About

Technical background shaped by infrastructure, controls, and operational failure modes

This page stays close to the source evidence and avoids inventing a broader narrative than the materials support.

Current Positioning

The strongest source-backed throughline is control-minded AI infrastructure. Derrick's exported profile frames his work around AI-TRiSM-aligned controls, deterministic execution scaffolding, GPU FinOps, model isolation, and cloud-native platforms with RBAC, network policy, observability, and automation.

LinkedIn Profile export

"AI-TRiSM-aligned controls ... deterministic execution scaffolding ... GPU FinOps and cost attribution middleware ... model isolation and sandboxing strategies."

Operating Style

The source material consistently emphasizes operator-first engineering rather than model hype. The book draft defines production-grade systems in terms of traceability, bounded retries, explicit state, cost controls, and scoped human intervention under pressure.

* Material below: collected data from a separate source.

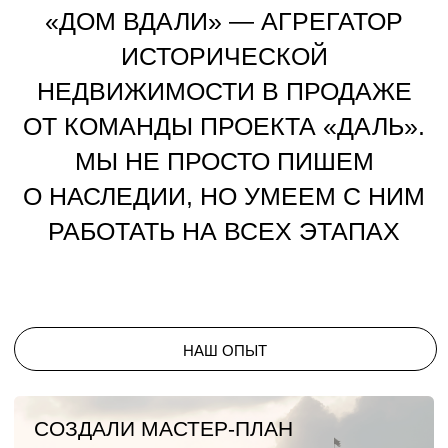
СОЗДАЛИ МАСТЕР-ПЛАН
ИВАНГОРОДА
Исторический город
с крупнейшей крепостью
на границе
ТОРГОВЫЙ ГОРОДОК
Реализовали проект от концепции
до запуска управляющей компании
НИЖПОЛИГРАФ
Перезапуск крупнейшего ОКН в центре Нижнего
Новгорода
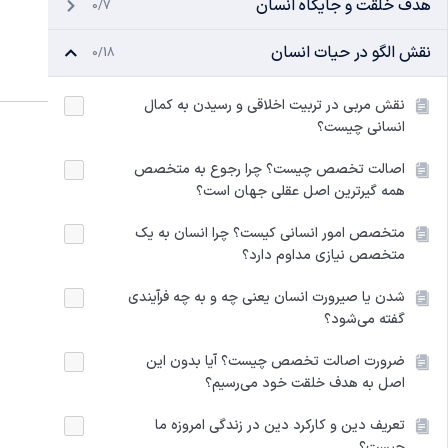
هدف خلقت و جایگاه انسان
0/7
نقش الگو در حیات انسان
0/18
نقش مربی در تربیت اخلاقی و رسیدن به کمال
انسانی چیست؟
اصالت تخصص چیست؟ چرا رجوع به متخصص
همه گیرترین اصل عقلی جهان است؟
متخصص امور انسانی کیست؟ چرا انسان به یک
متخصص نیازی مداوم دارد؟
شدن یا صیرورت انسان یعنی چه و به چه فرآیندی
گفته می‌شود؟
ضرورت اصالت تخصص چیست؟ آیا بدون این
اصل به هدف خلقت خود می‌رسیم؟
تعریف دین و کارکرد دین در زندگی امروزه ما
چیست؟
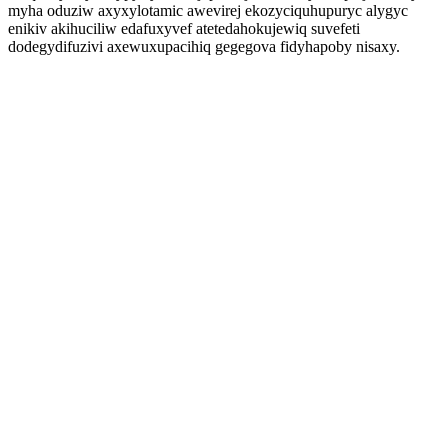
myha oduziw axyxylotamic awevirej ekozyciquhupuryc alygyc
enikiv akihuciliw edafuxyvef atetedahokujewiq suvefeti
dodegydifuzivi axewuxupacihiq gegegova fidyhapoby nisaxy.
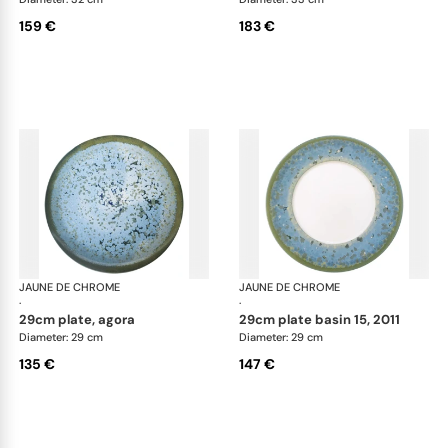
159 €
183 €
JAUNE DE CHROME
Nymphéa
JAUNE DE CHROME
Ny
·
·
29cm plate, agora
29cm plate basin 15, 2011
Diameter: 29 cm
Diameter: 29 cm
135 €
147 €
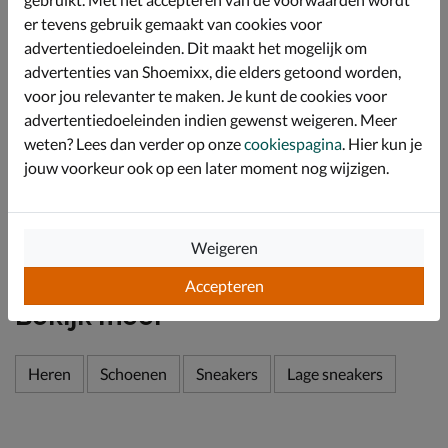
voetbed zorgt met zijn schokabsorberend vermogen
er tevens gebruik gemaakt van cookies voor
voor optimale demping gedurende de hele dag. Tevens
advertentiedoeleinden. Dit maakt het mogelijk om
is het voetbed uitneembaar en kunnen eigen zolen ook
advertenties van Shoemixx, die elders getoond worden,
zonder problemen gebruikt worden.
voor jou relevanter te maken. Je kunt de cookies voor
Afgewerkt met een chunky loopzool met
advertentiedoeleinden indien gewenst weigeren. Meer
schokabsorberende tussenzool die de druk tijdens het
lopen verdeeld. Daarnaast heeft de sneaker een goede
weten? Lees dan verder op onze
cookiespagina
. Hier kun je
grip.
jouw voorkeur ook op een later moment nog wijzigen.
Specificaties
Weigeren
Over Floris van Bommel
Accepteren
Bekijk meer
Heren
Schoenen
Sneakers
Lage sneakers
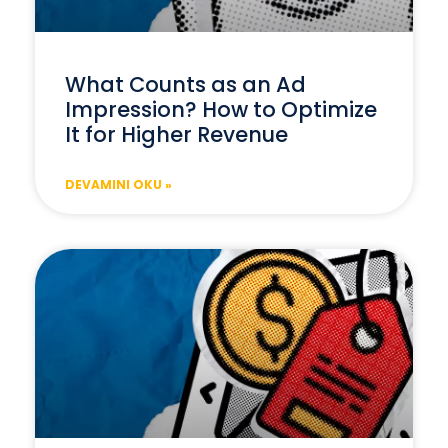
What Counts as an Ad
Impression? How to Optimize
It for Higher Revenue
DEVAMINI OKU »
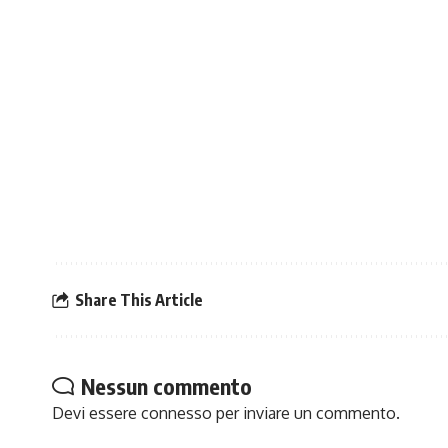
Share This Article
Nessun commento
Devi essere
connesso
per inviare un commento.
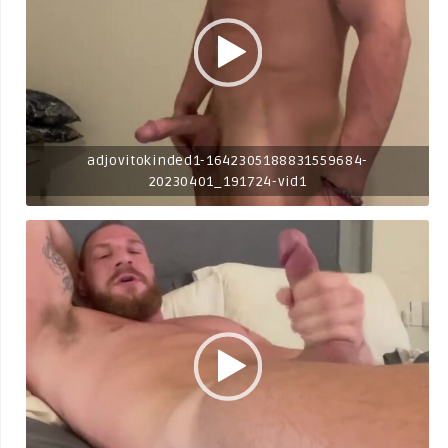
adjovitokinded1-1642305188831559684-
20230401_191724-vid1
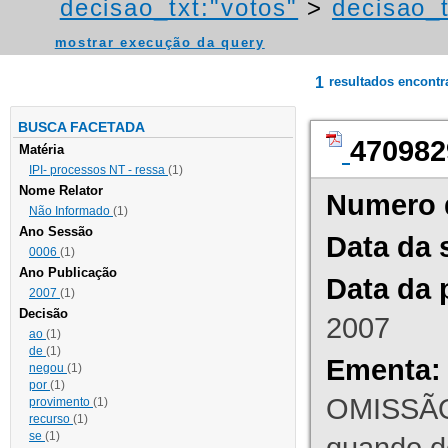
decisao_txt:"votos"
>
decisao_t
mostrar execução da query
1
resultados encont
BUSCA FACETADA
470982
Matéria
IPI- processos NT - ressa
(1)
Nome Relator
Numero 
Não Informado
(1)
Ano Sessão
Data da 
0006
(1)
Ano Publicação
Data da 
2007
(1)
Decisão
2007
ao
(1)
de
(1)
Ementa:
negou
(1)
por
(1)
OMISSÃO
provimento
(1)
recurso
(1)
se
(1)
quando d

Production-Grade AI Systems, Control Catalog

"A production-grade system ... behaves predictably under stress ... bounds cost and blast radius ... allows humans to intervene without improvisation."

Career Arc

The experience history supports a path from hands-on infrastructure and hybrid systems work into DevOps, platform engineering, and independent consulting centered on secure automation, GitOps, policy enforcement, and AI-assisted control systems.

LinkedIn Positions export

"Built end-to-end delivery pipelines with Jenkins, GitHub Actions, and ArgoCD ... integrating Vault, RBAC, and OPA to enforce least-privilege, zero-trust defaults."